• **WORK INSTRUCTIONS**
The records below must be copied in full, exactly as they read.

GIVEN DATA START

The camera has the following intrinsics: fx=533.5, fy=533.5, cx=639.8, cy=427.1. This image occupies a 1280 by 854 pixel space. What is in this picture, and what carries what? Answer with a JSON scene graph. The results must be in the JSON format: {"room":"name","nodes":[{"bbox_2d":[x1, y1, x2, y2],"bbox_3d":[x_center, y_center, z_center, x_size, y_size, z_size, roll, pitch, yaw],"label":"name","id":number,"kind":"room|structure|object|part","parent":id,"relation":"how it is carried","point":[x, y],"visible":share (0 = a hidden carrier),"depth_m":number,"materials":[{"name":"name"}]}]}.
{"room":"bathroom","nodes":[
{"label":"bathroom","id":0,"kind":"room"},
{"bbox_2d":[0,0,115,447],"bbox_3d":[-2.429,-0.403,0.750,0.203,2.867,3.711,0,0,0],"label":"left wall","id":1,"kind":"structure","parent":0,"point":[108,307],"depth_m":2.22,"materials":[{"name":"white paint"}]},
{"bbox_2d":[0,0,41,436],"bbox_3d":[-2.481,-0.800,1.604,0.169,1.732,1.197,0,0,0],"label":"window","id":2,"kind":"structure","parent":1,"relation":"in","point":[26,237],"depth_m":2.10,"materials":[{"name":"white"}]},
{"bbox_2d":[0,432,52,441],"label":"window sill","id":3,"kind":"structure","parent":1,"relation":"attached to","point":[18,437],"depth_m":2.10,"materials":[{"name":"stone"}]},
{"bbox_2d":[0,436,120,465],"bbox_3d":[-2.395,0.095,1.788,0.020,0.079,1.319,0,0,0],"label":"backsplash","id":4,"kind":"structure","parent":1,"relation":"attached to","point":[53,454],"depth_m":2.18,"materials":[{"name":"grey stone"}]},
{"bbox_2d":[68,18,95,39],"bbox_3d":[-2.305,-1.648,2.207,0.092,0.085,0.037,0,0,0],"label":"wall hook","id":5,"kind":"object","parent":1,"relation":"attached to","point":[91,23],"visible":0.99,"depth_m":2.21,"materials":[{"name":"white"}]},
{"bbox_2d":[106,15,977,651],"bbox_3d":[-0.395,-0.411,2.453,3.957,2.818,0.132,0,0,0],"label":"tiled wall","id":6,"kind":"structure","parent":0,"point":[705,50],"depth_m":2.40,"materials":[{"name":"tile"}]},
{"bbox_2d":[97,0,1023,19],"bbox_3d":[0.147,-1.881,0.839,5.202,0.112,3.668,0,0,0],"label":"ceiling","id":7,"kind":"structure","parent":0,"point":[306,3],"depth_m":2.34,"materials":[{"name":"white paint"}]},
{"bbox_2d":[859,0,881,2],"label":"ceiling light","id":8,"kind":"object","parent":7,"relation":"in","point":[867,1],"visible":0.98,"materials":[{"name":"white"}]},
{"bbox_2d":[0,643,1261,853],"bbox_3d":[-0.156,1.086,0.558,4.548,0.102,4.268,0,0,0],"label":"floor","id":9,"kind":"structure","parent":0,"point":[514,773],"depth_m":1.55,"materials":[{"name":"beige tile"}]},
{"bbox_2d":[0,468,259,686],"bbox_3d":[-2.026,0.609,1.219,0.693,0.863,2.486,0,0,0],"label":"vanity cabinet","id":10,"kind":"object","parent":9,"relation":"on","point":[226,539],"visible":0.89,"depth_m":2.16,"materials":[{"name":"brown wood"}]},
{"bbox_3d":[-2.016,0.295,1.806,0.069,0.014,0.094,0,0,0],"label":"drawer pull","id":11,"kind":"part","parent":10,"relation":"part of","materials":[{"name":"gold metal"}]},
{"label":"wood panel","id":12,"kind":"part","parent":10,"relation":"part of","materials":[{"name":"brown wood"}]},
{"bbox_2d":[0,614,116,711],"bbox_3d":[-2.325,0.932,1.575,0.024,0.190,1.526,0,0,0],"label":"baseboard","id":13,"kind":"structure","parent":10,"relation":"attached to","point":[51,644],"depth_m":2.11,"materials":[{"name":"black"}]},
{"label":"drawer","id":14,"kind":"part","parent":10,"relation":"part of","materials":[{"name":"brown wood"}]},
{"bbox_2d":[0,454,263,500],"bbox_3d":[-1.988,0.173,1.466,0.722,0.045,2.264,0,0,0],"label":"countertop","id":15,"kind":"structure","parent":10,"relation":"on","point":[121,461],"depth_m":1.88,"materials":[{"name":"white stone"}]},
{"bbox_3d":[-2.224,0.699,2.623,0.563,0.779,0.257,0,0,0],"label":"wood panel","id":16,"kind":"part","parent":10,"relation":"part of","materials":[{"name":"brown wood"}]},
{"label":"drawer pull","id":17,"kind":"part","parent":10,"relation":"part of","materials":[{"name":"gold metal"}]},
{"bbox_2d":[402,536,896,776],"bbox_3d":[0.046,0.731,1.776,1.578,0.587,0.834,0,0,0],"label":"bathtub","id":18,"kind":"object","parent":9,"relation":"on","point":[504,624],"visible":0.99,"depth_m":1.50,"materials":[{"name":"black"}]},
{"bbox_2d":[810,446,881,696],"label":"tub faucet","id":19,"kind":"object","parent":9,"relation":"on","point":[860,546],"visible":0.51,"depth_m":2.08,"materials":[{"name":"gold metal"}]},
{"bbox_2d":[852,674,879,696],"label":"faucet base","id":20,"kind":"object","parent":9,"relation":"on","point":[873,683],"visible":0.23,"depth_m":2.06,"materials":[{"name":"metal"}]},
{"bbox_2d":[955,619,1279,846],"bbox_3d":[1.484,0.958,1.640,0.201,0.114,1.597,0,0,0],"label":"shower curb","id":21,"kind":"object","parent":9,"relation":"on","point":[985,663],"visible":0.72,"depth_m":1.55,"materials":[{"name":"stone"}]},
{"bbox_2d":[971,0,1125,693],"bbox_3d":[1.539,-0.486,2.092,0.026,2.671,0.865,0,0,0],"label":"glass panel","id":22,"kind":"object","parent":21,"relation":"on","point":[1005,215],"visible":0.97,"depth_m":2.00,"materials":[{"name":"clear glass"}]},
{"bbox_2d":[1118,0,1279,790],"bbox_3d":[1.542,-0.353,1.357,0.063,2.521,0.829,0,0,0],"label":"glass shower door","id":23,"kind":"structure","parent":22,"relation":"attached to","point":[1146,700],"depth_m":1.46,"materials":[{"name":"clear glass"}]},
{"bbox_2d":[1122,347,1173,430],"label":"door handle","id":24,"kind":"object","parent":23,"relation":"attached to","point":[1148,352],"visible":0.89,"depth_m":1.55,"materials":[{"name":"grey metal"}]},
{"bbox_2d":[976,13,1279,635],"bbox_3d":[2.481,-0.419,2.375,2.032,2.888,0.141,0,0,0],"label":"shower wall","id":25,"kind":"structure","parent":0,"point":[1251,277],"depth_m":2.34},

GIVEN DATA END

• **EXERCISE OUTPUT**
The camera has the following intrinsics: fx=533.5, fy=533.5, cx=639.8, cy=427.1. This image occupies a 1280 by 854 pixel space. What is in this picture, and what carries what? Answer with a JSON scene graph. The results must be in the JSON format: {"room":"name","nodes":[{"bbox_2d":[x1, y1, x2, y2],"bbox_3d":[x_center, y_center, z_center, x_size, y_size, z_size, roll, pitch, yaw],"label":"name","id":number,"kind":"room|structure|object|part","parent":id,"relation":"how it is carried","point":[x, y],"visible":share (0 = a hidden carrier),"depth_m":number,"materials":[{"name":"name"}]}]}.
{"room":"bathroom","nodes":[
{"label":"bathroom","id":0,"kind":"room"},
{"bbox_2d":[0,0,115,447],"bbox_3d":[-2.429,-0.403,0.750,0.203,2.867,3.711,0,0,0],"label":"left wall","id":1,"kind":"structure","parent":0,"point":[108,307],"depth_m":2.22,"materials":[{"name":"white paint"}]},
{"bbox_2d":[0,0,41,436],"bbox_3d":[-2.481,-0.800,1.604,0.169,1.732,1.197,0,0,0],"label":"window","id":2,"kind":"structure","parent":1,"relation":"in","point":[26,237],"depth_m":2.10,"materials":[{"name":"white"}]},
{"bbox_2d":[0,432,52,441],"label":"window sill","id":3,"kind":"structure","parent":1,"relation":"attached to","point":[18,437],"depth_m":2.10,"materials":[{"name":"stone"}]},
{"bbox_2d":[0,436,120,465],"bbox_3d":[-2.395,0.095,1.788,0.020,0.079,1.319,0,0,0],"label":"backsplash","id":4,"kind":"structure","parent":1,"relation":"attached to","point":[53,454],"depth_m":2.18,"materials":[{"name":"grey stone"}]},
{"bbox_2d":[68,18,95,39],"bbox_3d":[-2.305,-1.648,2.207,0.092,0.085,0.037,0,0,0],"label":"wall hook","id":5,"kind":"object","parent":1,"relation":"attached to","point":[91,23],"visible":0.99,"depth_m":2.21,"materials":[{"name":"white"}]},
{"bbox_2d":[106,15,977,651],"bbox_3d":[-0.395,-0.411,2.453,3.957,2.818,0.132,0,0,0],"label":"tiled wall","id":6,"kind":"structure","parent":0,"point":[705,50],"depth_m":2.40,"materials":[{"name":"tile"}]},
{"bbox_2d":[97,0,1023,19],"bbox_3d":[0.147,-1.881,0.839,5.202,0.112,3.668,0,0,0],"label":"ceiling","id":7,"kind":"structure","parent":0,"point":[306,3],"depth_m":2.34,"materials":[{"name":"white paint"}]},
{"bbox_2d":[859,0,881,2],"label":"ceiling light","id":8,"kind":"object","parent":7,"relation":"in","point":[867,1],"visible":0.98,"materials":[{"name":"white"}]},
{"bbox_2d":[0,643,1261,853],"bbox_3d":[-0.156,1.086,0.558,4.548,0.102,4.268,0,0,0],"label":"floor","id":9,"kind":"structure","parent":0,"point":[514,773],"depth_m":1.55,"materials":[{"name":"beige tile"}]},
{"bbox_2d":[0,468,259,686],"bbox_3d":[-2.026,0.609,1.219,0.693,0.863,2.486,0,0,0],"label":"vanity cabinet","id":10,"kind":"object","parent":9,"relation":"on","point":[226,539],"visible":0.89,"depth_m":2.16,"materials":[{"name":"brown wood"}]},
{"bbox_3d":[-2.016,0.295,1.806,0.069,0.014,0.094,0,0,0],"label":"drawer pull","id":11,"kind":"part","parent":10,"relation":"part of","materials":[{"name":"gold metal"}]},
{"label":"wood panel","id":12,"kind":"part","parent":10,"relation":"part of","materials":[{"name":"brown wood"}]},
{"bbox_2d":[0,614,116,711],"bbox_3d":[-2.325,0.932,1.575,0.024,0.190,1.526,0,0,0],"label":"baseboard","id":13,"kind":"structure","parent":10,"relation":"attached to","point":[51,644],"depth_m":2.11,"materials":[{"name":"black"}]},
{"label":"drawer","id":14,"kind":"part","parent":10,"relation":"part of","materials":[{"name":"brown wood"}]},
{"bbox_2d":[0,454,263,500],"bbox_3d":[-1.988,0.173,1.466,0.722,0.045,2.264,0,0,0],"label":"countertop","id":15,"kind":"structure","parent":10,"relation":"on","point":[121,461],"depth_m":1.88,"materials":[{"name":"white stone"}]},
{"bbox_3d":[-2.224,0.699,2.623,0.563,0.779,0.257,0,0,0],"label":"wood panel","id":16,"kind":"part","parent":10,"relation":"part of","materials":[{"name":"brown wood"}]},
{"label":"drawer pull","id":17,"kind":"part","parent":10,"relation":"part of","materials":[{"name":"gold metal"}]},
{"bbox_2d":[402,536,896,776],"bbox_3d":[0.046,0.731,1.776,1.578,0.587,0.834,0,0,0],"label":"bathtub","id":18,"kind":"object","parent":9,"relation":"on","point":[504,624],"visible":0.99,"depth_m":1.50,"materials":[{"name":"black"}]},
{"bbox_2d":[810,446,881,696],"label":"tub faucet","id":19,"kind":"object","parent":9,"relation":"on","point":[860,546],"visible":0.51,"depth_m":2.08,"materials":[{"name":"gold metal"}]},
{"bbox_2d":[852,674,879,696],"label":"faucet base","id":20,"kind":"object","parent":9,"relation":"on","point":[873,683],"visible":0.23,"depth_m":2.06,"materials":[{"name":"metal"}]},
{"bbox_2d":[955,619,1279,846],"bbox_3d":[1.484,0.958,1.640,0.201,0.114,1.597,0,0,0],"label":"shower curb","id":21,"kind":"object","parent":9,"relation":"on","point":[985,663],"visible":0.72,"depth_m":1.55,"materials":[{"name":"stone"}]},
{"bbox_2d":[971,0,1125,693],"bbox_3d":[1.539,-0.486,2.092,0.026,2.671,0.865,0,0,0],"label":"glass panel","id":22,"kind":"object","parent":21,"relation":"on","point":[1005,215],"visible":0.97,"depth_m":2.00,"materials":[{"name":"clear glass"}]},
{"bbox_2d":[1118,0,1279,790],"bbox_3d":[1.542,-0.353,1.357,0.063,2.521,0.829,0,0,0],"label":"glass shower door","id":23,"kind":"structure","parent":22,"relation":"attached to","point":[1146,700],"depth_m":1.46,"materials":[{"name":"clear glass"}]},
{"bbox_2d":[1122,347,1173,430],"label":"door handle","id":24,"kind":"object","parent":23,"relation":"attached to","point":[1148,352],"visible":0.89,"depth_m":1.55,"materials":[{"name":"grey metal"}]},
{"bbox_2d":[976,13,1279,635],"bbox_3d":[2.481,-0.419,2.375,2.032,2.888,0.141,0,0,0],"label":"shower wall","id":25,"kind":"structure","parent":0,"point":[1251,277],"depth_m":2.34},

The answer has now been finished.